Neurosurgeon King Abdulaziz University Milwaukee, WI, US
Introduction: Indirect decompression is a powerful technique that allows for central canal as well as foraminal decompression, all while avoiding bony resection and neural element manipulation. However, there remain instances when these techniques fail, and may even exacerbate symptoms resulting in unplanned surgeries. Numerous attempts have been made to help predict which patients will fail, but these remain imperfect. One understudied factor is the morphology of the intervertebral foramen. Indirect decompression works by distracting the disc space and increasing segmental lordosis. We hypothesized that some failure cases may result from foraminal morphologies whose cross-sectional areas may be compromised by these maneuvers. We therefore set out to collect all such cases of unfavorable foraminal morphologies felt to underlie indirect decompression failure. We aim to incorporate them into a classification system that allows a systematic preoperative evaluation to assess candidacy for indirect decompression.
Methods: A systematic review of PubMed, EMBASE, and the Cochrane database was conducted. We included all cases of failed indirect decompression secondary to abnormal foraminal morphology. Cases with failed indirect decompression due to other complications were excluded.

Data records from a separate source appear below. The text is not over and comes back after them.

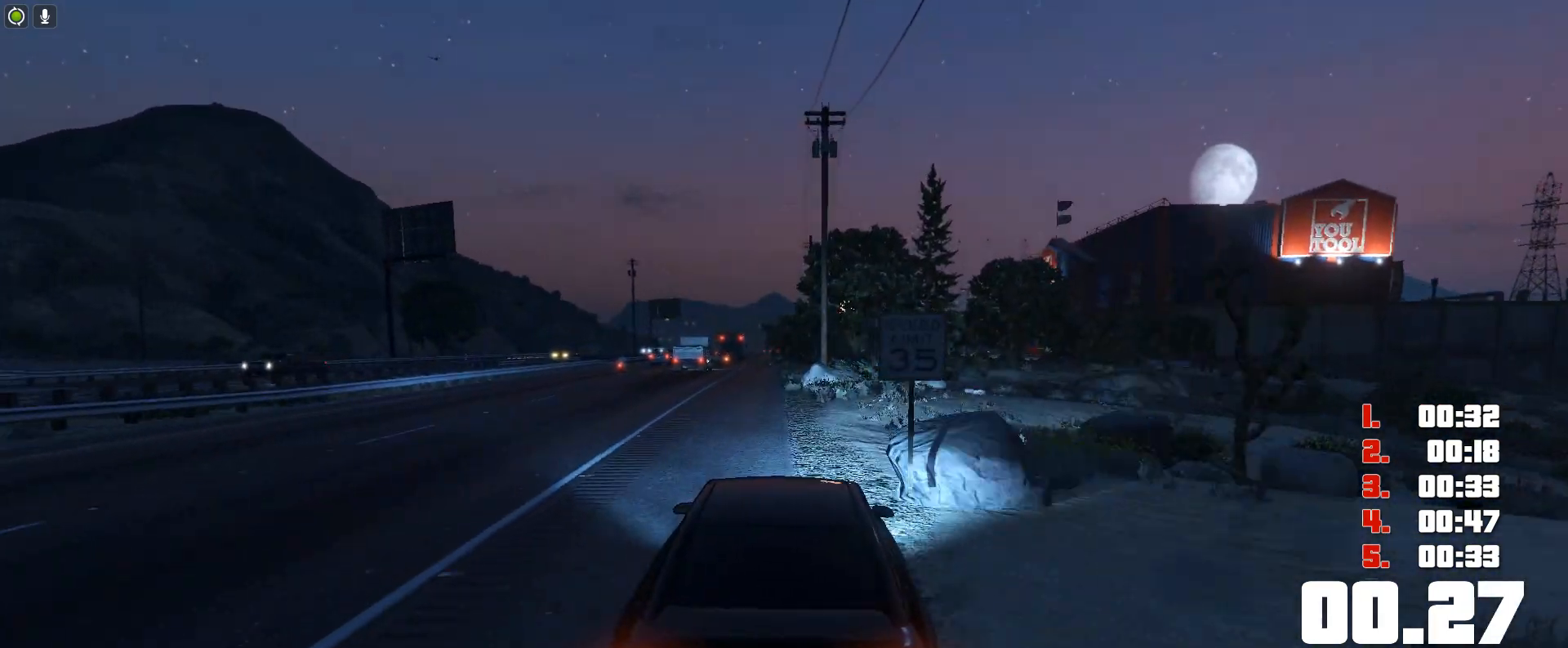
{"keys": ["up"], "events": []}
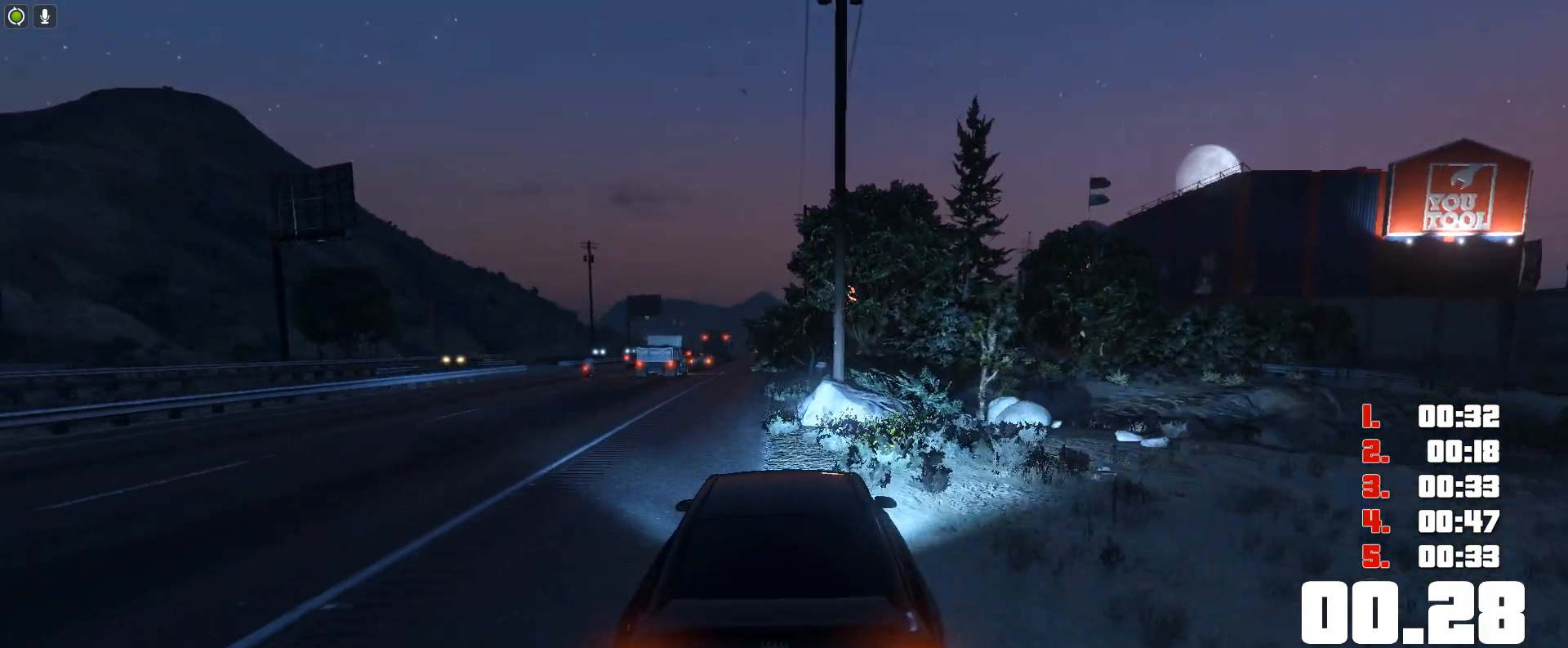
{"keys": ["up"], "events": []}
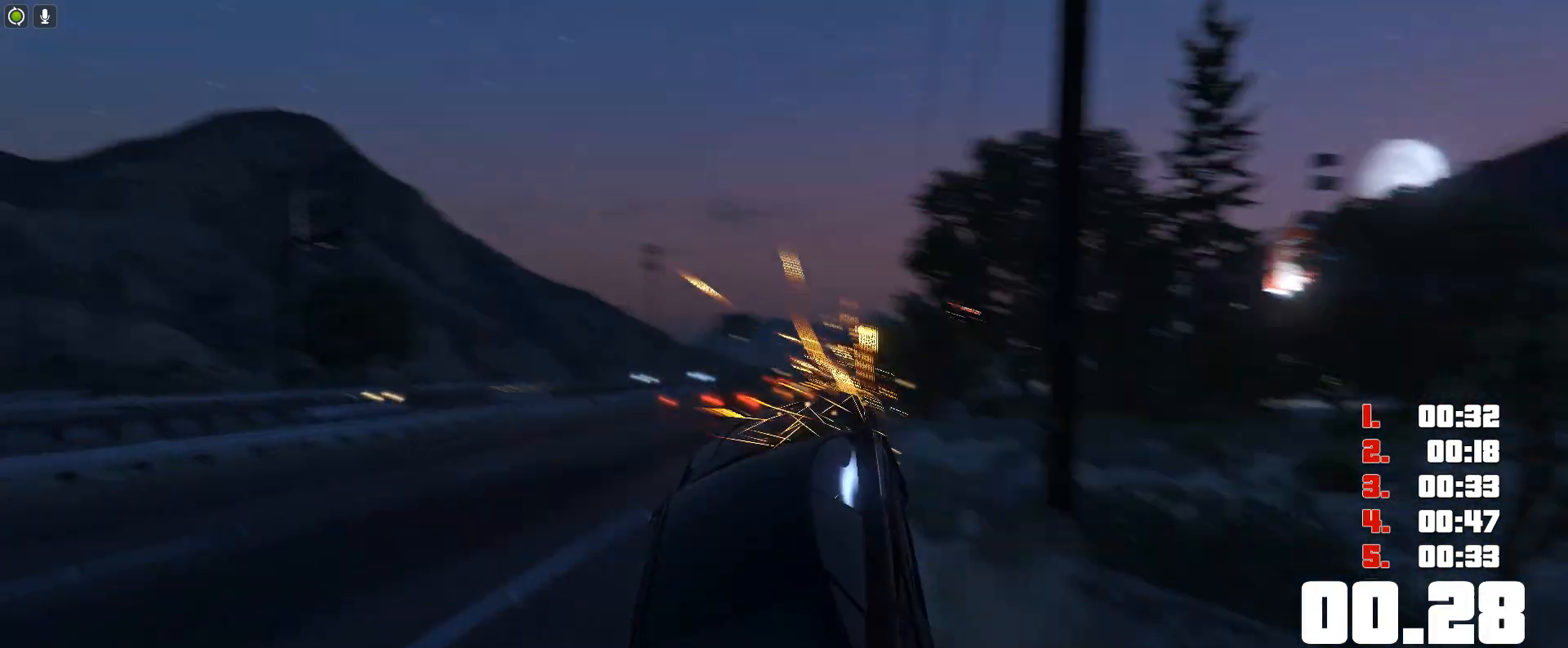
{"keys": ["up"], "events": []}
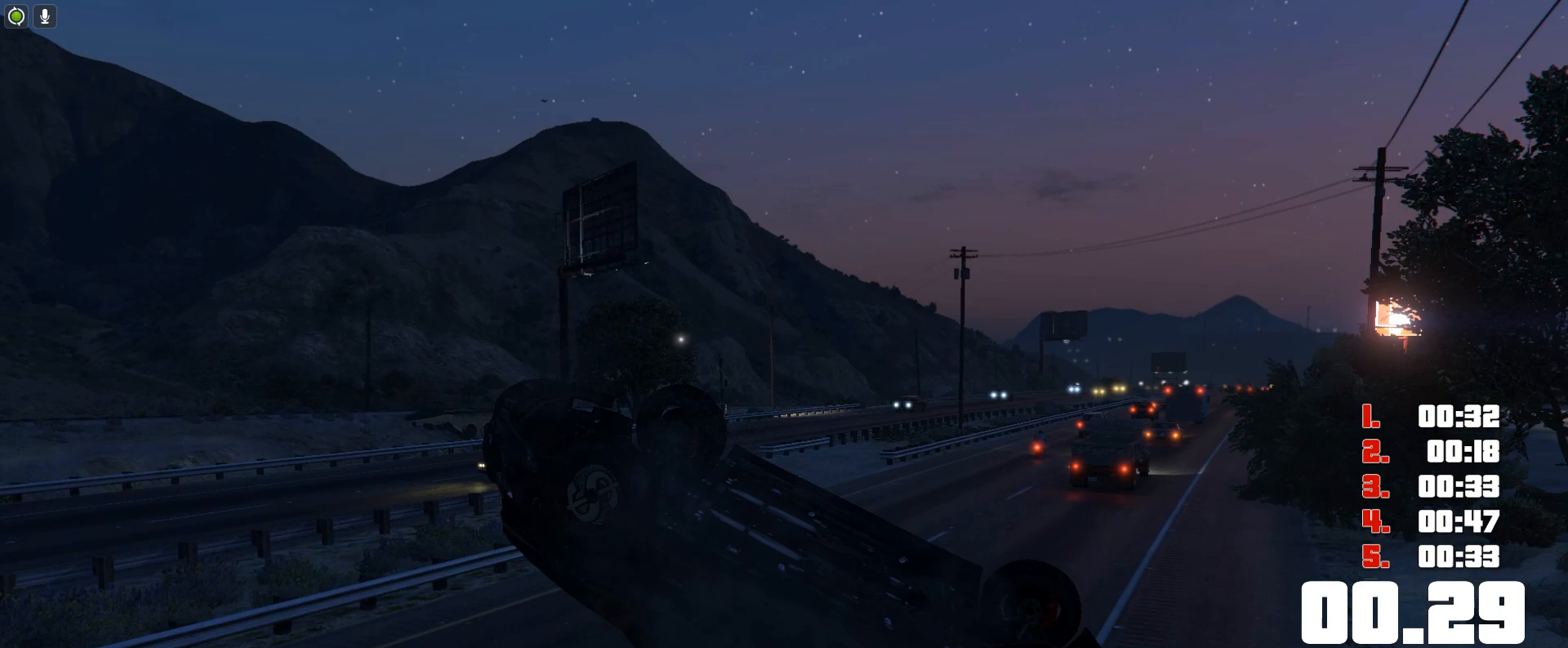
{"keys": ["up"], "events": []}
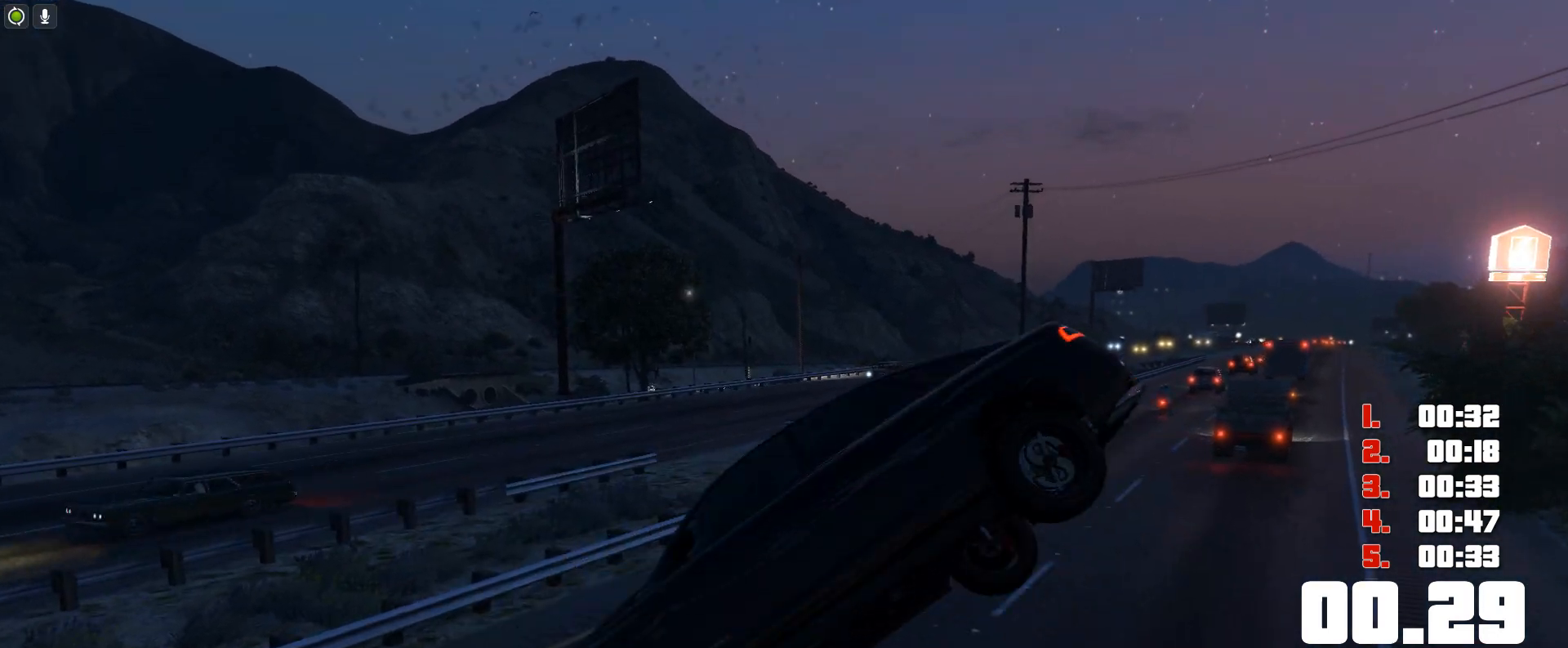
{"keys": ["up"], "events": []}
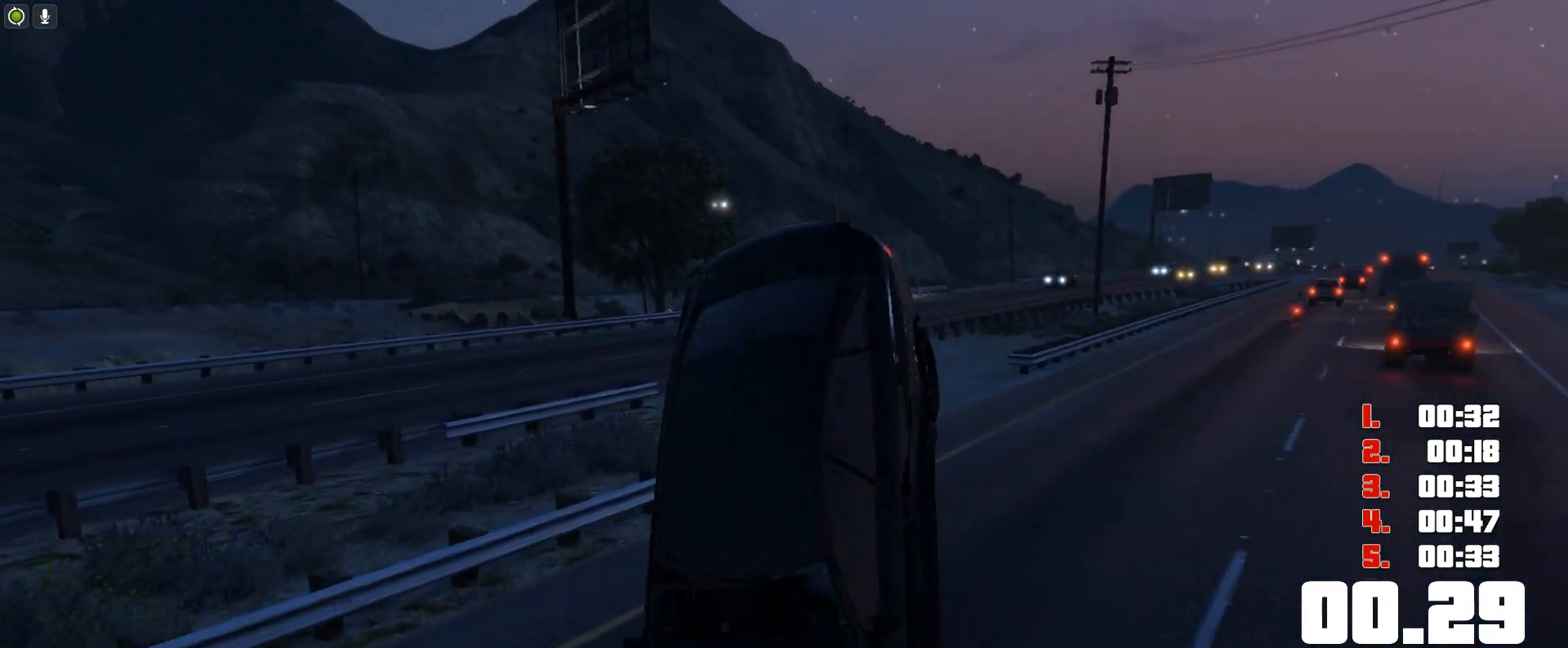
{"keys": ["up"], "events": []}
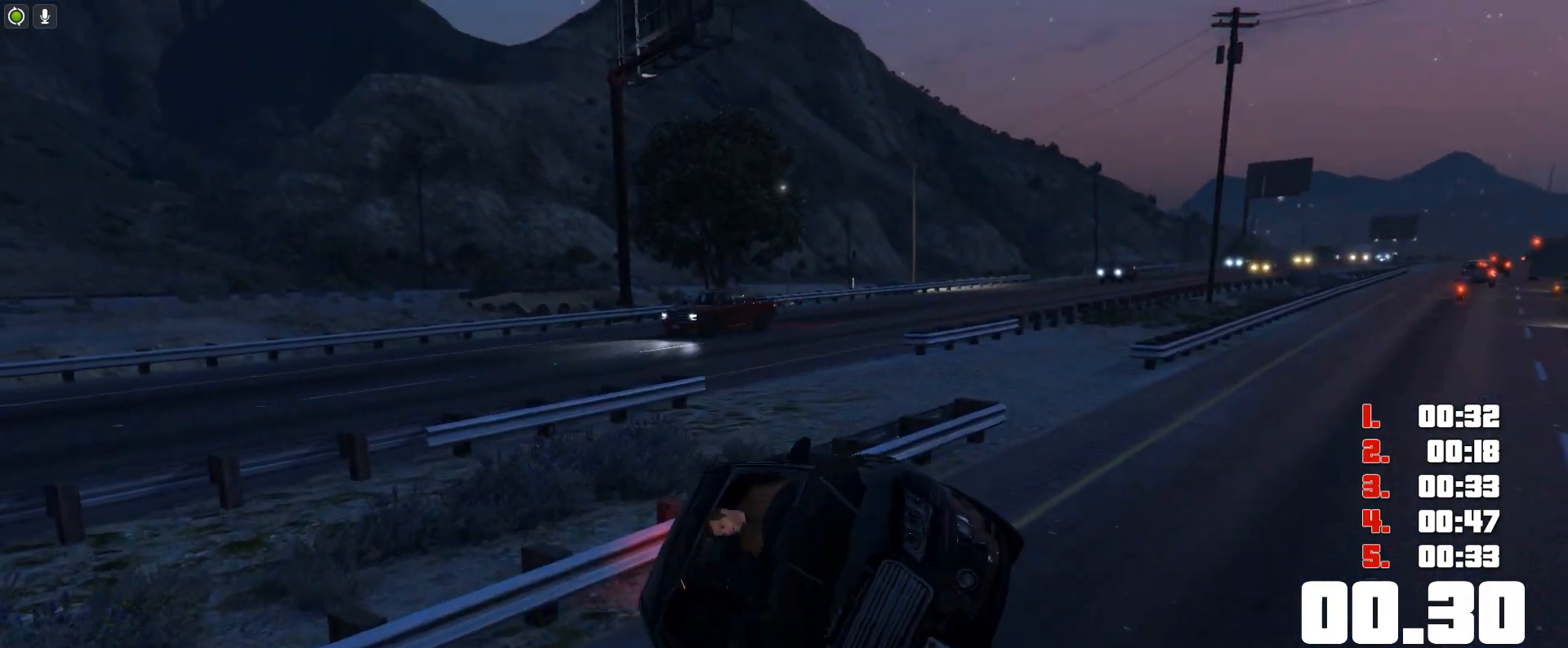
{"keys": ["up"], "events": []}
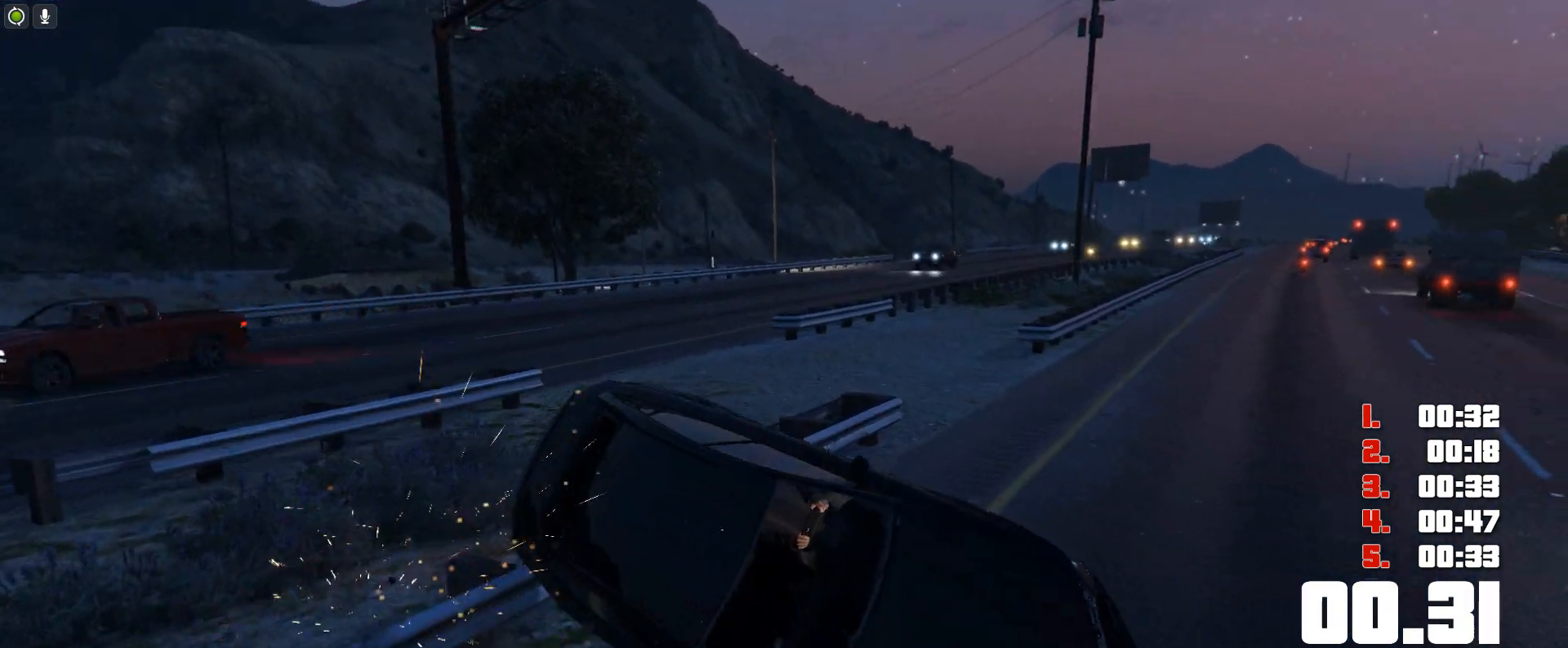
{"keys": ["up"], "events": []}
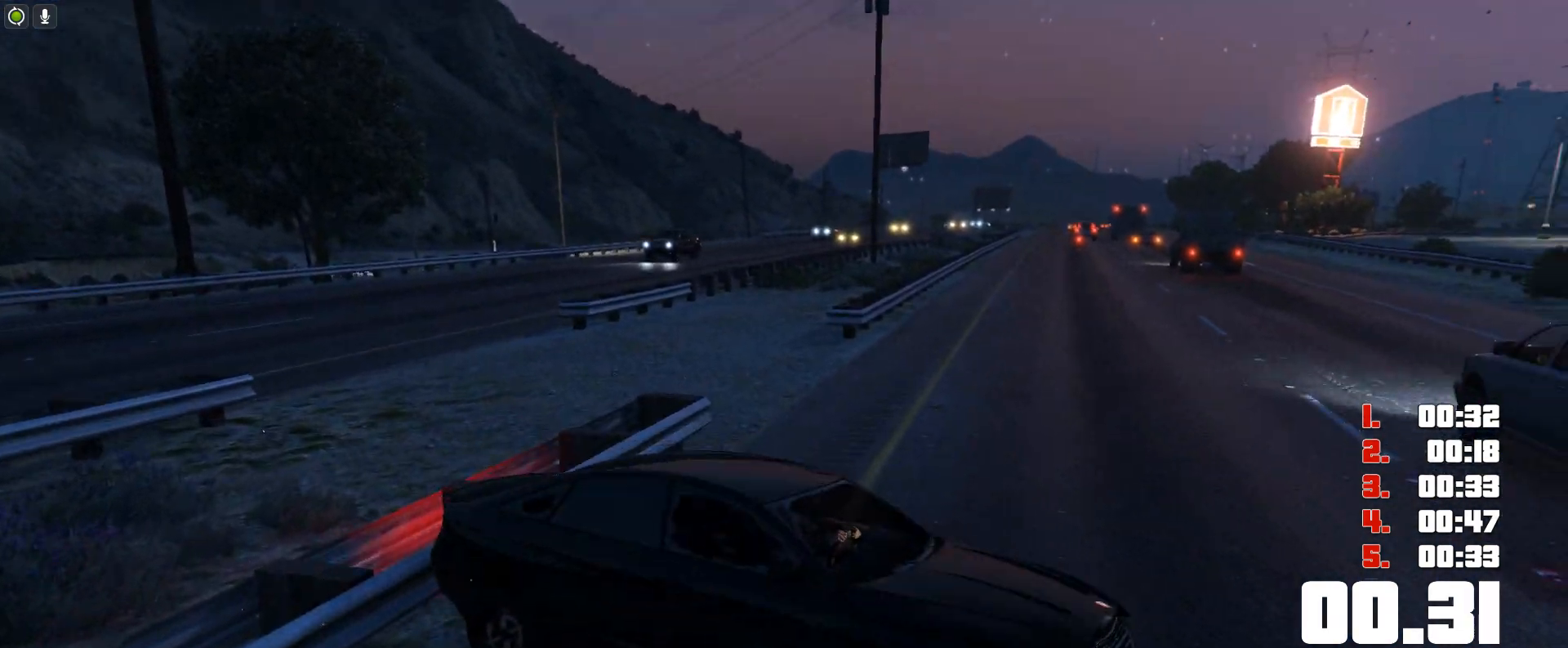
{"keys": ["up"], "events": []}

Results: Our review included thirteen studies describing 22 patients who have failed secondary to abnormal foraminal configurations. These cases displayed four distinct imaging patterns: 1. The prominent posterior inferior osteophyte variant, 2. The osseous ring variant, 3. The hypertrophic superior articular process variant, 4. The foramen crowded by disco-ligamentous material. (see Figure1)
Conclusion : We present our classification method to the reader as a simple, intuitive method to evaluate the foramen pre-operatively. Each of these variants is presented with cases in the literature implicating them in failed indirect decompression. Future studies will help better refine choice of surgical approach for each.